In the pages of The Plattsburger, a yearbook for veterans of the second summer of Plattsburg training, is a tribute to the preparedness movement. “If the world is to be made safe for democracy,” according to the book, “it is the Plattsburg idea that a democratic army must do it.”

And yet, this slender slice of American history has been largely forgotten.

“For years and years, I never heard a word about it,” said Penelope Clute, a former city court judge who moved to Plattsburgh 44 years ago. “It’s not present in people’s minds.
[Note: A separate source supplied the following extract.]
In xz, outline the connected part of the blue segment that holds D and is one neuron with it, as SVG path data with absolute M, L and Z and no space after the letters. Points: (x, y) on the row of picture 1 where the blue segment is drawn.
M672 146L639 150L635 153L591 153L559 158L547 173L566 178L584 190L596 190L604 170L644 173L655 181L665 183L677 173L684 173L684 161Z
People know about the 1814 Battle of Plattsburgh, but nothing about what happened here a century later.”

After World War I, the Plattsburgh post hospital became a center for the treatment of “shell shock.” And in the years before World War II, Nazi Germany, Japan and more than a dozen other nations sent delegations here to view training sessions. They observed maneuvers of the 1st Army as late as four days before the outbreak of World War II.

In 1916, while the United States resisted entering World War I, a song developed in the camp that finally found its way into broader popularity and promoted the training undertaken at Plattsburg. Its lyrics included this passage:

March on to Plattsburg, Swing into line and hike away

There’s one place for us and that’s Plattsburg

One time and that’s today.

March on! Ev’ry road leads to Plattsburg,

Under the Flag, Glorious Flag, The Red, White and Blue!

In his first annual address to Congress, the precursor to the modern State of the Union Address, Washington said that “to be prepared for war is one of the most effective means of preserving peace.” Today nobody sings “On to Plattsburg,” but national preparedness is part of the American credo. Thank Plattsburgh for that.